### [THE INPUT]

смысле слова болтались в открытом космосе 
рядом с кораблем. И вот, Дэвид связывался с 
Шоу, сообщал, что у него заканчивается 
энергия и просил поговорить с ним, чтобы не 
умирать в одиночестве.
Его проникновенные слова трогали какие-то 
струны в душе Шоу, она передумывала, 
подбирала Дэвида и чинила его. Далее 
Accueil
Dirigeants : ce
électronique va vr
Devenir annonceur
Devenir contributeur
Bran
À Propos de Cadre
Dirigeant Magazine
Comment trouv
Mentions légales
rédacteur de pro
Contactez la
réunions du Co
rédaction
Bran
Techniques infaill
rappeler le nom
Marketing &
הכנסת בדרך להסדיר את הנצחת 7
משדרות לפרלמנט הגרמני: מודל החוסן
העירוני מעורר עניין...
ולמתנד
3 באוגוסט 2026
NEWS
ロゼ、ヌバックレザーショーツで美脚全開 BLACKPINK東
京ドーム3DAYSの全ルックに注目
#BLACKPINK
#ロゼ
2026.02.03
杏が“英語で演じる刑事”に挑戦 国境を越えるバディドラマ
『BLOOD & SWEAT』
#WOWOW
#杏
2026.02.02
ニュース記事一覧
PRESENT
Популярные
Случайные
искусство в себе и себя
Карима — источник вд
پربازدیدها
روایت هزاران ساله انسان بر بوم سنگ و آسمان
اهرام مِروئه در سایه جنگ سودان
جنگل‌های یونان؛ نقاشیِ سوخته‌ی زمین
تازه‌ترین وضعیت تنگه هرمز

---

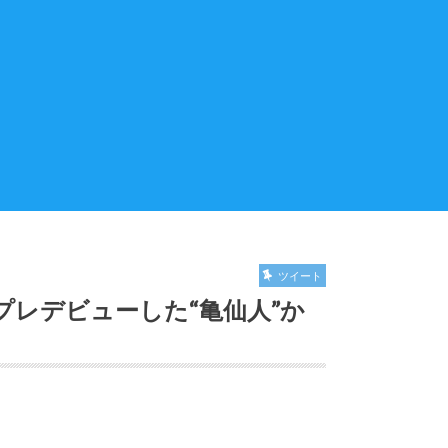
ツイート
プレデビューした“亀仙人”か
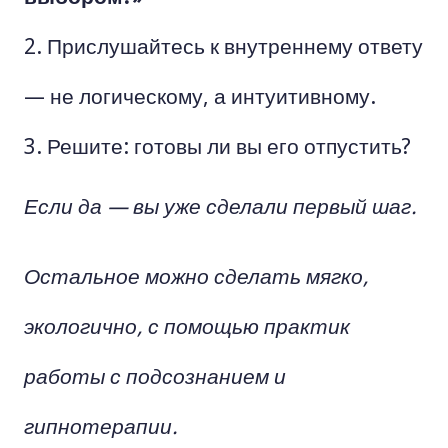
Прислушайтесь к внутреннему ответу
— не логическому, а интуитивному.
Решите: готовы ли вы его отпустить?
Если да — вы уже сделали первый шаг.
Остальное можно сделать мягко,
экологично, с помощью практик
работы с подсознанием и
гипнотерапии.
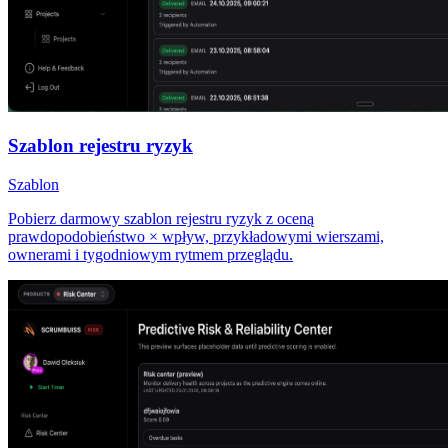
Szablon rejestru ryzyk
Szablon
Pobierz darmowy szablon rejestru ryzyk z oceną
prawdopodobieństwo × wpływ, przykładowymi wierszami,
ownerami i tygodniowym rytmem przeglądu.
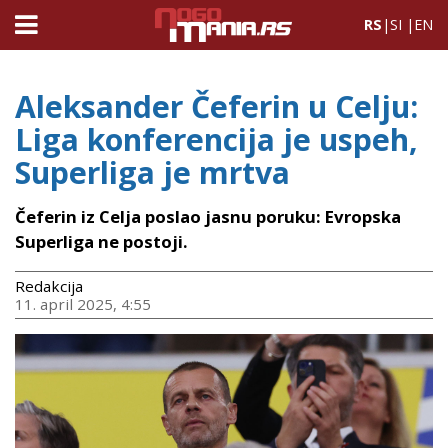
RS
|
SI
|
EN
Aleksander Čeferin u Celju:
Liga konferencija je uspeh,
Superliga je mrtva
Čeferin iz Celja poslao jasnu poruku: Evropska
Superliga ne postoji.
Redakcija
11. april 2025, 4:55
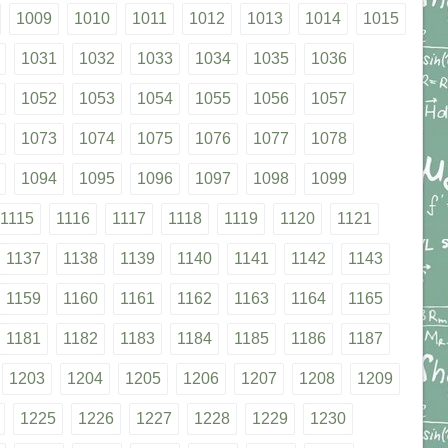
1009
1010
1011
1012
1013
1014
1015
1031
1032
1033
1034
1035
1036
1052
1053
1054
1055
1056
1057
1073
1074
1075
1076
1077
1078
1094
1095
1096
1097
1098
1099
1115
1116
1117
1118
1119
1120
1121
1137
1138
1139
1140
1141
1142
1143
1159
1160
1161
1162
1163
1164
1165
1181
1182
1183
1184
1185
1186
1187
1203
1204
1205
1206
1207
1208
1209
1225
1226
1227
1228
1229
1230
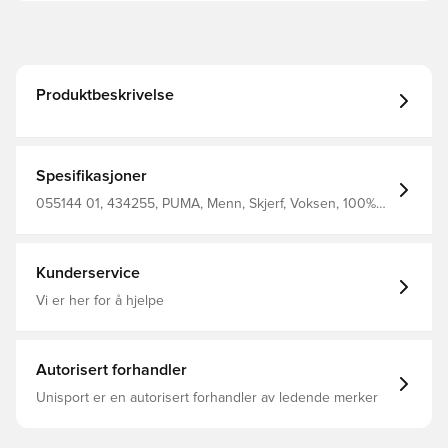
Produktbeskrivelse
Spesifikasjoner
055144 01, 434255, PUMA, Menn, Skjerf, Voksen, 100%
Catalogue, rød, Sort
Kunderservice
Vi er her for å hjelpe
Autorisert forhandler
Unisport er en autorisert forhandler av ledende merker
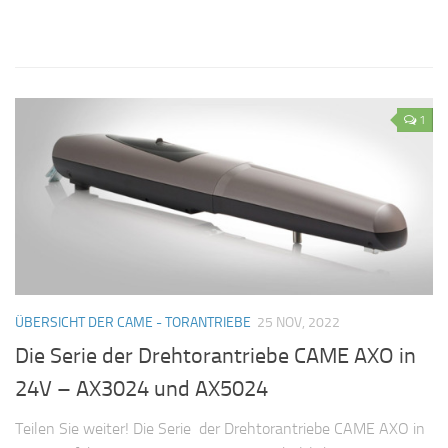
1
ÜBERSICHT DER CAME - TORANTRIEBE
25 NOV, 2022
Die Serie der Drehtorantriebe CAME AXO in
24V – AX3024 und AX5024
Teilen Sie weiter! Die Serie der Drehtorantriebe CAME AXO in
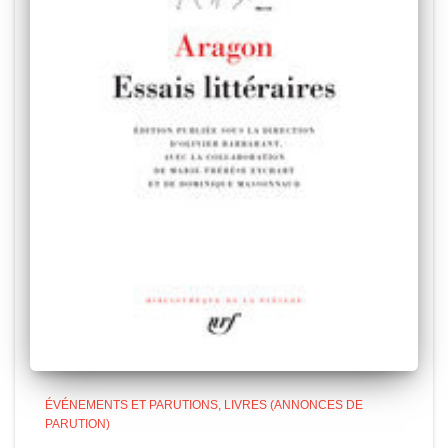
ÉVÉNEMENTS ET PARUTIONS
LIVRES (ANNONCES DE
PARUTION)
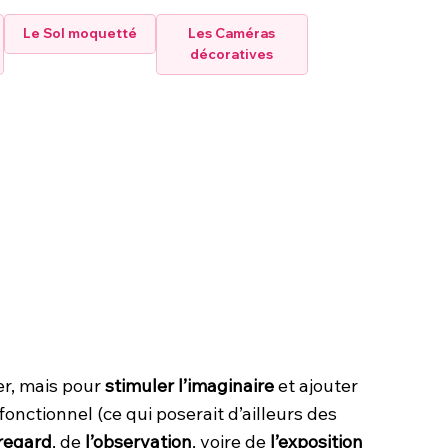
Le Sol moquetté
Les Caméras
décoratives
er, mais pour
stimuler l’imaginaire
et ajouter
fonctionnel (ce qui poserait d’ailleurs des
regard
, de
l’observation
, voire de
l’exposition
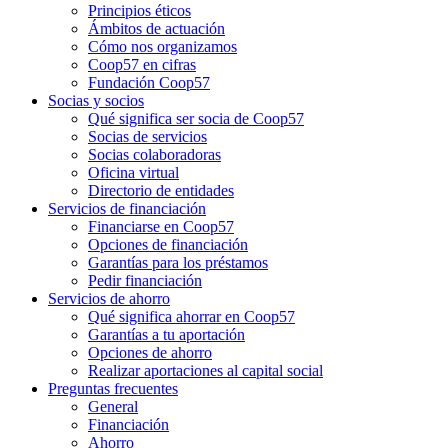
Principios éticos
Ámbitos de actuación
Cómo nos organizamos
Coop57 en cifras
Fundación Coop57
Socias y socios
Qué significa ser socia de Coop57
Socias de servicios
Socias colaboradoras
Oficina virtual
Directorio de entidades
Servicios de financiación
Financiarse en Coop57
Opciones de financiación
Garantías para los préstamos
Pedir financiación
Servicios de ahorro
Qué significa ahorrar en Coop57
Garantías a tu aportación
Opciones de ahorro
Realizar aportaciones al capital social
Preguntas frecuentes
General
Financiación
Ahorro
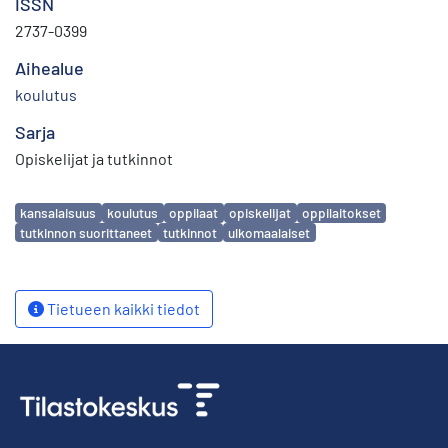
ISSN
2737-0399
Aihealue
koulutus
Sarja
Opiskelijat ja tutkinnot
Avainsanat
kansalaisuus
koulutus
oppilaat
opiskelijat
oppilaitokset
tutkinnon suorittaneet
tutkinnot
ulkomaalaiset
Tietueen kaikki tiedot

### [TASK BRIEF]
Give the number of lines above that contain "Serie", and nothing more.

### [OUTPUT BELOW]
2